- [WHAT YOU NEED TO DO] Go through the data and copy each line that holds "Left".
=== SOURCE RECORDS ===
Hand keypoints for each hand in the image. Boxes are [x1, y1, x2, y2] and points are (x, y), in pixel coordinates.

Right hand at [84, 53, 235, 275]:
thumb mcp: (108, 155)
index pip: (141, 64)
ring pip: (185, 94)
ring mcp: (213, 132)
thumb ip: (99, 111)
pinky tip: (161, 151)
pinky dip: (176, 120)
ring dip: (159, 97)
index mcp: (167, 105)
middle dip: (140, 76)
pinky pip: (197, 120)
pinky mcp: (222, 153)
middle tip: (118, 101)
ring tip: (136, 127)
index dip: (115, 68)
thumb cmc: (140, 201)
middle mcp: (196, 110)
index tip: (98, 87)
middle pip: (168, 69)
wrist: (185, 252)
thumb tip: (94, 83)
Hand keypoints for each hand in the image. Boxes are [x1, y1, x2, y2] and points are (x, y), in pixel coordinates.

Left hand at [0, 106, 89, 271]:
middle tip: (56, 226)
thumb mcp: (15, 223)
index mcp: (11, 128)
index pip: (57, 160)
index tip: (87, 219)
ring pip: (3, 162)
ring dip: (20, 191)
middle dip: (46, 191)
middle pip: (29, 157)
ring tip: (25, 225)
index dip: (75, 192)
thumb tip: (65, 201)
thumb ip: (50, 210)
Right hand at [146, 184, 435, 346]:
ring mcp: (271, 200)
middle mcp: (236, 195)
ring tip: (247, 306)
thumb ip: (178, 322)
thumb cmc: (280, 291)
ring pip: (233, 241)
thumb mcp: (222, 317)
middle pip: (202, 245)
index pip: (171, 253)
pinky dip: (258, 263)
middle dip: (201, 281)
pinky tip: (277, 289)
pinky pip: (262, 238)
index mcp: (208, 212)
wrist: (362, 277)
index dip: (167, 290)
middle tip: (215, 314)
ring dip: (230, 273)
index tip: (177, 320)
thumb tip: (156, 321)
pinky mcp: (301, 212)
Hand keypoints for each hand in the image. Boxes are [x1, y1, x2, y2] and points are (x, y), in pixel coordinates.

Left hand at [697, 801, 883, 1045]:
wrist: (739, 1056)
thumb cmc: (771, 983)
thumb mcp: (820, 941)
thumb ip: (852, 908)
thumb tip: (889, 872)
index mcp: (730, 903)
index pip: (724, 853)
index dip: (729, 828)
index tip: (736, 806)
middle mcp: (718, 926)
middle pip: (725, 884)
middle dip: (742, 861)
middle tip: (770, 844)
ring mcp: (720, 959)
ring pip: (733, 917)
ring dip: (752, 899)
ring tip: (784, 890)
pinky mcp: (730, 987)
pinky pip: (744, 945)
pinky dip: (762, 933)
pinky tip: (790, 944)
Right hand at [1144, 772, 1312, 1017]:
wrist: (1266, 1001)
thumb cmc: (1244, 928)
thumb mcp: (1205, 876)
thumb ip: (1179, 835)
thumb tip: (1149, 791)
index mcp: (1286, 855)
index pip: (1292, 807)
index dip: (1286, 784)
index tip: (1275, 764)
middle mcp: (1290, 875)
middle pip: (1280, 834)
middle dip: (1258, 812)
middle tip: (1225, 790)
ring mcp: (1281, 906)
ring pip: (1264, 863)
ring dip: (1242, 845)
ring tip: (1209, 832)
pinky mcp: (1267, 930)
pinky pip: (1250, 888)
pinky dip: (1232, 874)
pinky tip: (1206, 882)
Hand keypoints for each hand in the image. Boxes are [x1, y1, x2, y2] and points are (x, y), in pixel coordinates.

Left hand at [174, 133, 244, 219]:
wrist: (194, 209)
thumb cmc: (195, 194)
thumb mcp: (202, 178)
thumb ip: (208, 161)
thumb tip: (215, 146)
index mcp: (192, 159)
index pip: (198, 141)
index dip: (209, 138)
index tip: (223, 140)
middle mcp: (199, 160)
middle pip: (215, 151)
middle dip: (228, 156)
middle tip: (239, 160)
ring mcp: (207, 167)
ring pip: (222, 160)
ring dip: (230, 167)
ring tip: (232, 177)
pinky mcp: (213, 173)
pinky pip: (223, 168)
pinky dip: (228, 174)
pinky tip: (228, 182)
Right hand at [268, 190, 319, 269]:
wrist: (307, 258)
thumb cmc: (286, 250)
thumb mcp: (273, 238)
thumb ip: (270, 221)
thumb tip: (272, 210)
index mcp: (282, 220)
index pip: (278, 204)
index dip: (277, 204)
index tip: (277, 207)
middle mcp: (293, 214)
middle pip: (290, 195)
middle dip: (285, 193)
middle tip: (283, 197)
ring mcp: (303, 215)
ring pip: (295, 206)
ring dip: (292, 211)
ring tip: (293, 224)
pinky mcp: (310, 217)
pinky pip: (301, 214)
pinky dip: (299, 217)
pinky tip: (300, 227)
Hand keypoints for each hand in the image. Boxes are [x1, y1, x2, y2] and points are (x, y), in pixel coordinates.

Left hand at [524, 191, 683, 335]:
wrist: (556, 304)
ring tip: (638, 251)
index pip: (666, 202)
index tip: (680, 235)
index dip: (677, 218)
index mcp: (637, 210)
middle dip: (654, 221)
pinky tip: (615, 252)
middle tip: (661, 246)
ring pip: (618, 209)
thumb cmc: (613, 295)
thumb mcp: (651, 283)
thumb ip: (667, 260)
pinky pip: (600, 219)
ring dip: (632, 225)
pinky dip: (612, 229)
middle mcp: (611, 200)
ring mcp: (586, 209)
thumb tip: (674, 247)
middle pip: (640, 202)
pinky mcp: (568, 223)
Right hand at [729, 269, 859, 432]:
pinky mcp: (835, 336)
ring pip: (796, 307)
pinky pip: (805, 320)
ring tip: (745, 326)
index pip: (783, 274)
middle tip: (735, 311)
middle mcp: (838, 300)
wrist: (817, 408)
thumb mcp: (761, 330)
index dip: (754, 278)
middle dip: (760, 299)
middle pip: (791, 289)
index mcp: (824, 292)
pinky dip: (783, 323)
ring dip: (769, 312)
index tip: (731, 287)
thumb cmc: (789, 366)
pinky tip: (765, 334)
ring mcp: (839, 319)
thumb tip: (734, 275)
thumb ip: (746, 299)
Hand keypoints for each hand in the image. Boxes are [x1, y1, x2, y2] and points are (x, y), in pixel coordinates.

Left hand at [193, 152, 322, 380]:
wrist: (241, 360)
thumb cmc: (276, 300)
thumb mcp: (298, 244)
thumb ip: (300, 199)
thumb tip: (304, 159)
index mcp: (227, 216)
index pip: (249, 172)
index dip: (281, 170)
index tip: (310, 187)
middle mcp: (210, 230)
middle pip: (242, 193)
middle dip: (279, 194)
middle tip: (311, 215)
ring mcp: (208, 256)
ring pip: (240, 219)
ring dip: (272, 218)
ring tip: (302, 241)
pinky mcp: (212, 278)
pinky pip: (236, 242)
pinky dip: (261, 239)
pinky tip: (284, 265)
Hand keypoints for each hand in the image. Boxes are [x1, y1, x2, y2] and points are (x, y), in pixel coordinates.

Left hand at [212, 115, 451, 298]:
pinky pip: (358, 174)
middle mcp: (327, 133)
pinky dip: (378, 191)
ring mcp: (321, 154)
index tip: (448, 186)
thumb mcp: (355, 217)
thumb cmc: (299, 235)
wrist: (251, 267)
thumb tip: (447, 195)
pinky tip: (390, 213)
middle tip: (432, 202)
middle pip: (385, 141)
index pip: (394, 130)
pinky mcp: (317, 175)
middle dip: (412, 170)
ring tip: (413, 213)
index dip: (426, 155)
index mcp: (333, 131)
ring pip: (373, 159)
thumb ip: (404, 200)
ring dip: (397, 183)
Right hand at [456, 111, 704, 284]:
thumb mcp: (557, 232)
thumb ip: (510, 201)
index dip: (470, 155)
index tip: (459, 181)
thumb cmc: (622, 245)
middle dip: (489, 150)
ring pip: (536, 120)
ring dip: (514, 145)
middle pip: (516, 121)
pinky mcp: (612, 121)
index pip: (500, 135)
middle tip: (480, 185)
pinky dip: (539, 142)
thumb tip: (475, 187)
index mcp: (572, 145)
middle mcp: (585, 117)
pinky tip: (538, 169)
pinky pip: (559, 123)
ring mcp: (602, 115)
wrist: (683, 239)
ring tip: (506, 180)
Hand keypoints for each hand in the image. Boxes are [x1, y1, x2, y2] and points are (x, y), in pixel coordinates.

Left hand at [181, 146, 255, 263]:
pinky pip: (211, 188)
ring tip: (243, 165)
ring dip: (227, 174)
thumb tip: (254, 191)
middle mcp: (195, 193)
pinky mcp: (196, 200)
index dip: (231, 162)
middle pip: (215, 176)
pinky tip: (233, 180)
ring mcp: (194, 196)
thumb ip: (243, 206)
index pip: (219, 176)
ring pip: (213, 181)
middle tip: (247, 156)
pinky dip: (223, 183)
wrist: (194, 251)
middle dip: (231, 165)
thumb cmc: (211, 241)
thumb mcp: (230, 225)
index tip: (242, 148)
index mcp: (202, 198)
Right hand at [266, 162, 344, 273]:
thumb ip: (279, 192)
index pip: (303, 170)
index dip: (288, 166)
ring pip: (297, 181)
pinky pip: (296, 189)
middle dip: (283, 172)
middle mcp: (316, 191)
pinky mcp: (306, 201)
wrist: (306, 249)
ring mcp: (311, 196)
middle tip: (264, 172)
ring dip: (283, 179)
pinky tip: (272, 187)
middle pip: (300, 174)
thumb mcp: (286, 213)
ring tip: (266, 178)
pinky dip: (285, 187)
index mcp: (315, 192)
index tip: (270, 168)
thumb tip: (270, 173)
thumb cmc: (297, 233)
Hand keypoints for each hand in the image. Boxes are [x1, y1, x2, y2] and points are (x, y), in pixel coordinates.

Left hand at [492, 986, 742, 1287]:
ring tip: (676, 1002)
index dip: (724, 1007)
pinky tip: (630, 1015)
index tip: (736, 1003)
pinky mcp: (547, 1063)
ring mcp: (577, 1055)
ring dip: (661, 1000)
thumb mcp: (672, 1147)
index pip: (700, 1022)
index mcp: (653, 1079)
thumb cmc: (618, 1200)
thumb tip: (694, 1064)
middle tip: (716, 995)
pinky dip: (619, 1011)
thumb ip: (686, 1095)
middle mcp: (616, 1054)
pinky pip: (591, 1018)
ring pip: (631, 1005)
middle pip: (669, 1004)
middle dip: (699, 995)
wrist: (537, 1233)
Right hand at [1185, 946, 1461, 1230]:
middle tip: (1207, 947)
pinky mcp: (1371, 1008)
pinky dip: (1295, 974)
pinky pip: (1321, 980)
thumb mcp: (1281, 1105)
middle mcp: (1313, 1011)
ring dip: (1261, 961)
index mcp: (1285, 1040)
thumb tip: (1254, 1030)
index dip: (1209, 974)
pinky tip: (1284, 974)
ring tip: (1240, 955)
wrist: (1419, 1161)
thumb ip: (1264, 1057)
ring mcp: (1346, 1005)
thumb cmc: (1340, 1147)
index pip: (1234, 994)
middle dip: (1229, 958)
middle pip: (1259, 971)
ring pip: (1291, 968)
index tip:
===
- [EXERCISE RESULT]
Left hand at [0, 106, 89, 271]:
Left hand at [697, 801, 883, 1045]:
Left hand at [174, 133, 244, 219]:
Left hand at [524, 191, 683, 335]:
Left hand at [193, 152, 322, 380]:
Left hand at [212, 115, 451, 298]:
Left hand at [181, 146, 255, 263]:
Left hand at [492, 986, 742, 1287]:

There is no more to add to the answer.